→ ABOUT THIS EXERCISE
Please gather every line in the items below that contains the word "compass", and copy each such line in full.

Collected data:

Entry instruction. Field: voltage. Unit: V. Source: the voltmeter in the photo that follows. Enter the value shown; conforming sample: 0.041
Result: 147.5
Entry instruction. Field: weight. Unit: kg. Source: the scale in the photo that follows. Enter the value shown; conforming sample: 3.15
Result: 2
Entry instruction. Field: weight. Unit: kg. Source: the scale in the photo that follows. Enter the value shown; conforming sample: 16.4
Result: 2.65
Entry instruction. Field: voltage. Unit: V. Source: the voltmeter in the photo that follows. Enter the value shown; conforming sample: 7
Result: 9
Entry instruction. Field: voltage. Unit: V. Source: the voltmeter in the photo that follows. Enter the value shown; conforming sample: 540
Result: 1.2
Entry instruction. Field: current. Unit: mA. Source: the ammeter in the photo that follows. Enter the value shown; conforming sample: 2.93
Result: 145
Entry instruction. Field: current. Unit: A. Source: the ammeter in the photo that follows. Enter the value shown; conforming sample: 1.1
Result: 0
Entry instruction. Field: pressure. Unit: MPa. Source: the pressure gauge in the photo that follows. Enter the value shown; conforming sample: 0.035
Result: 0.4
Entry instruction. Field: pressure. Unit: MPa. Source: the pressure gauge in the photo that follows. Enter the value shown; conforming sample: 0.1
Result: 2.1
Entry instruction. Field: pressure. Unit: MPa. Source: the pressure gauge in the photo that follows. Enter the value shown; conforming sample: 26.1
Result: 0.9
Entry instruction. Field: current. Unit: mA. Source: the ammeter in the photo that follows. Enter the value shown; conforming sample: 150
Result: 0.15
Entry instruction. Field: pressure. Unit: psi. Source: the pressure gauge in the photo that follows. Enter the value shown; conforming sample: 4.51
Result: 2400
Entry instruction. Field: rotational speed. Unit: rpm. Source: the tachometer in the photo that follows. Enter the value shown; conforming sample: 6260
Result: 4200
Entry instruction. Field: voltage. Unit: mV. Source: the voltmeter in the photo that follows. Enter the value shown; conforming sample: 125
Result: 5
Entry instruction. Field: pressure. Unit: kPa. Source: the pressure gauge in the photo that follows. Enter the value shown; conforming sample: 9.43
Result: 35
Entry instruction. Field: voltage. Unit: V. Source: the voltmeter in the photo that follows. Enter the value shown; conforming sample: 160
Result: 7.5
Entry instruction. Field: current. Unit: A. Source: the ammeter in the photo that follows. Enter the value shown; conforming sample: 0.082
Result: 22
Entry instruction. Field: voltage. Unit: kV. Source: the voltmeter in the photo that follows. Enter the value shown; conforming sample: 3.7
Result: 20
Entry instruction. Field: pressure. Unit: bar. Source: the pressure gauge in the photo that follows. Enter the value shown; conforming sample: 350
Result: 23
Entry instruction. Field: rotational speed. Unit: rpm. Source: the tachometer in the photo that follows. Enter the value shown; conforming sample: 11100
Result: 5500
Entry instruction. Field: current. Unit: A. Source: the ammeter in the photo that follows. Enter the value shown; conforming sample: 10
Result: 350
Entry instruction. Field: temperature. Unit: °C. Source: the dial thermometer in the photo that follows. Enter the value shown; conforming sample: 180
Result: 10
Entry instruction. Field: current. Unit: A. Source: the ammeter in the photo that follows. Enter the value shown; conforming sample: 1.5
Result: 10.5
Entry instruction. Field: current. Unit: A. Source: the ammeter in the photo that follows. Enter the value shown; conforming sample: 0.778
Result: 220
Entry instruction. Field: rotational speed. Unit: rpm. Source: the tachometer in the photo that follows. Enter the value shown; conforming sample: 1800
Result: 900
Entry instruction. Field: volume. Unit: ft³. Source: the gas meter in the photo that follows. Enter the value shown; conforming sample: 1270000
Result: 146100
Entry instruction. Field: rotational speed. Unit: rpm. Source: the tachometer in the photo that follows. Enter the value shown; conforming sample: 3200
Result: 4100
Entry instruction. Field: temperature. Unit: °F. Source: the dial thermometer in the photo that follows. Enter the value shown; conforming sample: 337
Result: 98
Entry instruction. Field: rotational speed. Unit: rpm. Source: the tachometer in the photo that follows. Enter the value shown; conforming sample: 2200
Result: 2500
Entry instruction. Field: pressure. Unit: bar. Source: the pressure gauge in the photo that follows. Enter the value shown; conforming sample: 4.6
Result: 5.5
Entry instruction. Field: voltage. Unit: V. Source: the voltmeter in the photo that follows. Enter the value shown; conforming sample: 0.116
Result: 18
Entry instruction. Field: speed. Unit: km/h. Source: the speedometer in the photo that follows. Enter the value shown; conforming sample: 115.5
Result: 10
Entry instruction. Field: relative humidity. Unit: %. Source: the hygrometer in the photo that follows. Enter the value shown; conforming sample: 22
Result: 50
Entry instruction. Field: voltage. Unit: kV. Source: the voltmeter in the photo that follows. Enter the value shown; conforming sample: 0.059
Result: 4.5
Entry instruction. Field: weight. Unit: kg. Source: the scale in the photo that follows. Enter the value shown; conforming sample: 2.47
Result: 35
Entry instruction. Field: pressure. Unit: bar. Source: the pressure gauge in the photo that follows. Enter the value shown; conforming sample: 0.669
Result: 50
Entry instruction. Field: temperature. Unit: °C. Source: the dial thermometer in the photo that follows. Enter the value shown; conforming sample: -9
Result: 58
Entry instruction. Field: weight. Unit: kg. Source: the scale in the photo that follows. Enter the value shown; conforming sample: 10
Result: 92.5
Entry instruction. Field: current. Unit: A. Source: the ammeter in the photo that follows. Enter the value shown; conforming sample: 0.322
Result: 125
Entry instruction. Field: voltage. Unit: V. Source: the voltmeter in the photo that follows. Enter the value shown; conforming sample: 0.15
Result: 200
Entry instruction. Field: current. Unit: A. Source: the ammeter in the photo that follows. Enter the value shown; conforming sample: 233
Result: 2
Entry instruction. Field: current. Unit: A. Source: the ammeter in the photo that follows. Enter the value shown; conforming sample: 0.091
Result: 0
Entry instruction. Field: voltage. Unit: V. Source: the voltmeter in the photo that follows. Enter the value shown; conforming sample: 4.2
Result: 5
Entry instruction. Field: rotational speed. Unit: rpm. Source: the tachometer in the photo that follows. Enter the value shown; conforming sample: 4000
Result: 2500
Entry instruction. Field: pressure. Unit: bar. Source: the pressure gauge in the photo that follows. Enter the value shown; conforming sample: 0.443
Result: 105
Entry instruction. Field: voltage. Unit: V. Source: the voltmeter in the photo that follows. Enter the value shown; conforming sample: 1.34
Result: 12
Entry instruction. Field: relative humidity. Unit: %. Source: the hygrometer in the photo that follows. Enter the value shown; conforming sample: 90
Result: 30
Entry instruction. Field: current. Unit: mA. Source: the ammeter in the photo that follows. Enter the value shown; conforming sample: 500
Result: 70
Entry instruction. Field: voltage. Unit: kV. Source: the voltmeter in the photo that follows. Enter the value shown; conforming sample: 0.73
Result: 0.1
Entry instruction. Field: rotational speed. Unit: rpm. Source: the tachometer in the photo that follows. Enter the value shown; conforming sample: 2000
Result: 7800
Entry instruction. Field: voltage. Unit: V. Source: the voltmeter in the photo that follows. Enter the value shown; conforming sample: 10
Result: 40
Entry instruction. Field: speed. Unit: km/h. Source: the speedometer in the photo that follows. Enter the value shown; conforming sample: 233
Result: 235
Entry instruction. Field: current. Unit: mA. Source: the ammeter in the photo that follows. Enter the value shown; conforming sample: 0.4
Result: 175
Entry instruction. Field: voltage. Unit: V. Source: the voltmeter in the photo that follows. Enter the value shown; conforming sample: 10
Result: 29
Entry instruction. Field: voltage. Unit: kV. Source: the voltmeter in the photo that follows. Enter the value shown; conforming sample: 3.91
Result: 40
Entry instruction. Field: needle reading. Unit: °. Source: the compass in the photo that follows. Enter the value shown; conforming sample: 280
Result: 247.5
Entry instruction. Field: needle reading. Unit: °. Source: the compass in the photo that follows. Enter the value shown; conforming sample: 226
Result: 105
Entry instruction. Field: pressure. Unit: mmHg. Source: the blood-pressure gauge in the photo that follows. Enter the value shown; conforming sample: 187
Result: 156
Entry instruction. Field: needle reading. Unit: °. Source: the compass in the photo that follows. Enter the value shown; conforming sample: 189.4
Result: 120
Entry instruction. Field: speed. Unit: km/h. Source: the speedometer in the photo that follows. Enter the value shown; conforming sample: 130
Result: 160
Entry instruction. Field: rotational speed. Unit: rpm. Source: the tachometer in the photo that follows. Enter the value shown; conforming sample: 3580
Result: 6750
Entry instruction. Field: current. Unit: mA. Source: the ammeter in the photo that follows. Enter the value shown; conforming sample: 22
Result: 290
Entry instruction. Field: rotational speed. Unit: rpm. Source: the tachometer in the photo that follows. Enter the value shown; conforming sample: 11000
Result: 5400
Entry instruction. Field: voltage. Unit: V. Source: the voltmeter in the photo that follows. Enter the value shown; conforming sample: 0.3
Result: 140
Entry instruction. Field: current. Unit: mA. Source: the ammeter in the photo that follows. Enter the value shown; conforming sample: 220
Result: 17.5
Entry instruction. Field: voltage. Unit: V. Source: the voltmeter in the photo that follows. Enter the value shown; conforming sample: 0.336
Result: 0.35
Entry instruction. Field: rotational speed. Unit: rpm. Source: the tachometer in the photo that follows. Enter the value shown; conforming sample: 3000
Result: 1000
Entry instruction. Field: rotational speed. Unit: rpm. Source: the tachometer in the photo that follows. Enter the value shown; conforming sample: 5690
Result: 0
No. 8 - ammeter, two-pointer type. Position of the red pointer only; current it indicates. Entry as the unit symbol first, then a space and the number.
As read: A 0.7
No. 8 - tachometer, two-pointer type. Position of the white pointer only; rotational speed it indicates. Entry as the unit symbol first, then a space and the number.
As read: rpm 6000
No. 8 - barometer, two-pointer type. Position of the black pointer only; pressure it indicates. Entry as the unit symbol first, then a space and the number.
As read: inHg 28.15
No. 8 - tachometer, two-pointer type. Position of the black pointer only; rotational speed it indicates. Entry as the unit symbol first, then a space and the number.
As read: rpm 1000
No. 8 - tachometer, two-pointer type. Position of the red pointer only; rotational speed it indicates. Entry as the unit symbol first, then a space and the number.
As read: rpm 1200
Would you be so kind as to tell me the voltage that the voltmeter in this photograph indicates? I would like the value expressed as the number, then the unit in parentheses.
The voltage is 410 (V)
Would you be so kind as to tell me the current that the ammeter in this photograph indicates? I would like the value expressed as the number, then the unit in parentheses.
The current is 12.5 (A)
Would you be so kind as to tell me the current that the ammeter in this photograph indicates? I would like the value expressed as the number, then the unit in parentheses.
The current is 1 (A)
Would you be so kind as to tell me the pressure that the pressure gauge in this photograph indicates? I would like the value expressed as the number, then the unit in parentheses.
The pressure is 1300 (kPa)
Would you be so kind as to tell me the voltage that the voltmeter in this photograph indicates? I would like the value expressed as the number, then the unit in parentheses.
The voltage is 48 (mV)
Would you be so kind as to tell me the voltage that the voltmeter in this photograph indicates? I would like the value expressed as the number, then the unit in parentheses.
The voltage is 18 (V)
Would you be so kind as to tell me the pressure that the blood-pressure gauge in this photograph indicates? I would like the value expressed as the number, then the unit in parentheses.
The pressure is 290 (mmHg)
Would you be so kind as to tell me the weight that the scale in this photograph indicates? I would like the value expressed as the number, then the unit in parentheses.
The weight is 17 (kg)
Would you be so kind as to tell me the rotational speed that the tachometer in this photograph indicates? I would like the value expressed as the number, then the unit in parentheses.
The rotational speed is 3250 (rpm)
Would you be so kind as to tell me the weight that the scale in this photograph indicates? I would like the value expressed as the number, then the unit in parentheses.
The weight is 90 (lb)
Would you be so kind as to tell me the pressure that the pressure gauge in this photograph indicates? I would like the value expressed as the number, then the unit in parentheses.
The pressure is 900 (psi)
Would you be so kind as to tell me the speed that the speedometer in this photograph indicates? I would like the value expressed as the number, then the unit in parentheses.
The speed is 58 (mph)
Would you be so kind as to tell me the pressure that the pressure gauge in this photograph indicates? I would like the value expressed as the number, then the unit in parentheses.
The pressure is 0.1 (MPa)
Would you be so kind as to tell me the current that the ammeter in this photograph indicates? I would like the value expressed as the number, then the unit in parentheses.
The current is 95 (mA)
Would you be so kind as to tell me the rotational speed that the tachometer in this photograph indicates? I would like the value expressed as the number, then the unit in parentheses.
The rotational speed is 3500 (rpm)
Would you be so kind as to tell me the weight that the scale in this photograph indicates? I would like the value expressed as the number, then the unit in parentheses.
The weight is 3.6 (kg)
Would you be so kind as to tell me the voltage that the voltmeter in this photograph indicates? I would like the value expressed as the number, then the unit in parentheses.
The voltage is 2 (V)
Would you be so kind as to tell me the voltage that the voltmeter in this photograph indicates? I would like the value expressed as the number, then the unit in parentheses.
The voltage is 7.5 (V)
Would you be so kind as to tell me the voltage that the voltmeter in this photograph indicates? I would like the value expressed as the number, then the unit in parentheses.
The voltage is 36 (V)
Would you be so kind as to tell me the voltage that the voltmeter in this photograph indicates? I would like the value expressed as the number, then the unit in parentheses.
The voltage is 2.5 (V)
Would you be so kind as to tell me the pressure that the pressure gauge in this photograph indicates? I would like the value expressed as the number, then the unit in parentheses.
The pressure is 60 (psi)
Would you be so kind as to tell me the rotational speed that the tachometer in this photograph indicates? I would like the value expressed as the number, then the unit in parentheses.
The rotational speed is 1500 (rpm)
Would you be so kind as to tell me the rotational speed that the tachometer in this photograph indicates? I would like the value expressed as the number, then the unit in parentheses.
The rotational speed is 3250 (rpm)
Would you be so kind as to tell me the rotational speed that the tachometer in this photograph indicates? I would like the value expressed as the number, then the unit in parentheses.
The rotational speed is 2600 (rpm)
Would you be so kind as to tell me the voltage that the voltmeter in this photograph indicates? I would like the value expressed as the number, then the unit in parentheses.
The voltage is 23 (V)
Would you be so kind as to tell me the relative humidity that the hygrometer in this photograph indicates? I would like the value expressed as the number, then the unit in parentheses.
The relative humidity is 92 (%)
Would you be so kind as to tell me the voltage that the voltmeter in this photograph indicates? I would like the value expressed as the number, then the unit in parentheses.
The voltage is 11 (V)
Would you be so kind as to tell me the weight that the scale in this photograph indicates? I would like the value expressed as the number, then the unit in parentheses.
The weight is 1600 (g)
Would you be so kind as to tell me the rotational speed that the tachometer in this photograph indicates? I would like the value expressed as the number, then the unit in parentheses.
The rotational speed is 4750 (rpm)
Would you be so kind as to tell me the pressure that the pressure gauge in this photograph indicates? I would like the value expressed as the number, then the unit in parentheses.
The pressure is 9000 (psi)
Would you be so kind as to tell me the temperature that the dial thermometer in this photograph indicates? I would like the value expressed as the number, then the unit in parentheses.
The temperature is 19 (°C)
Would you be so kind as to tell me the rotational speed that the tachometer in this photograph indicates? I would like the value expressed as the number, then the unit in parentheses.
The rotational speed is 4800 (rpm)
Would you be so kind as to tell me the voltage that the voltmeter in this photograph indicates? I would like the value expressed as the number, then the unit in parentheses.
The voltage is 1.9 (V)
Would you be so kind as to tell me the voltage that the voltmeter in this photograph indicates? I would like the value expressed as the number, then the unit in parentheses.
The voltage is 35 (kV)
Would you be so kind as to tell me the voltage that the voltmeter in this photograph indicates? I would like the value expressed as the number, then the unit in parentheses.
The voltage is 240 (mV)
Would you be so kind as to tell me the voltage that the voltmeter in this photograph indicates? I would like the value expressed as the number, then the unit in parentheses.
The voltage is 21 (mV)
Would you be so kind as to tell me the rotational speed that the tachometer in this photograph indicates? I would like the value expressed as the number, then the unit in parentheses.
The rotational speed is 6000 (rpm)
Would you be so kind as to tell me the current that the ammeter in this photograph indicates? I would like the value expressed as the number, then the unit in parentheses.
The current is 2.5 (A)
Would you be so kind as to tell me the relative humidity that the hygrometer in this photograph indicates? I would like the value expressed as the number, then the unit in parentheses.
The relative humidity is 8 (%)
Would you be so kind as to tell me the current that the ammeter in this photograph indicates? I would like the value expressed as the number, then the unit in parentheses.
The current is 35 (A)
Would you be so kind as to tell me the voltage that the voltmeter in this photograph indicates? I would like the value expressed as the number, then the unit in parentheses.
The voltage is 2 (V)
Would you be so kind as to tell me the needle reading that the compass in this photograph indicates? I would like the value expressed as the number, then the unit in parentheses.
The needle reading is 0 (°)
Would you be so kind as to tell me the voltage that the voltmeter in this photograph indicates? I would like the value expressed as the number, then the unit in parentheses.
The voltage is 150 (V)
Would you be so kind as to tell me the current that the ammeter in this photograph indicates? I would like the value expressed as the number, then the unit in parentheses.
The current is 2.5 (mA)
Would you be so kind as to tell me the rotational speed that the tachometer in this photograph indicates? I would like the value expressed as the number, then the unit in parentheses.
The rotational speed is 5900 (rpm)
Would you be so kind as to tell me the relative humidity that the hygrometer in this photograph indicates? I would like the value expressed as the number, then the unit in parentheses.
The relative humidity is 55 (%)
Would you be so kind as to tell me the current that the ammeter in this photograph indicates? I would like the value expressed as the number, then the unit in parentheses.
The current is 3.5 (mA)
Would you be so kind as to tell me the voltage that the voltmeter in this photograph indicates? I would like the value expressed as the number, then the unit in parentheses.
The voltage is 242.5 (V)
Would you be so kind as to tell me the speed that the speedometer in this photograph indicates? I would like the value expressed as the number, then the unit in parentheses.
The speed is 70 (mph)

→ SOLUTION FOR THIS EXERCISE
Entry instruction. Field: needle reading. Unit: °. Source: the compass in the photo that follows. Enter the value shown; conforming sample: 280
Entry instruction. Field: needle reading. Unit: °. Source: the compass in the photo that follows. Enter the value shown; conforming sample: 226
Entry instruction. Field: needle reading. Unit: °. Source: the compass in the photo that follows. Enter the value shown; conforming sample: 189.4
Would you be so kind as to tell me the needle reading that the compass in this photograph indicates? I would like the value expressed as the number, then the unit in parentheses.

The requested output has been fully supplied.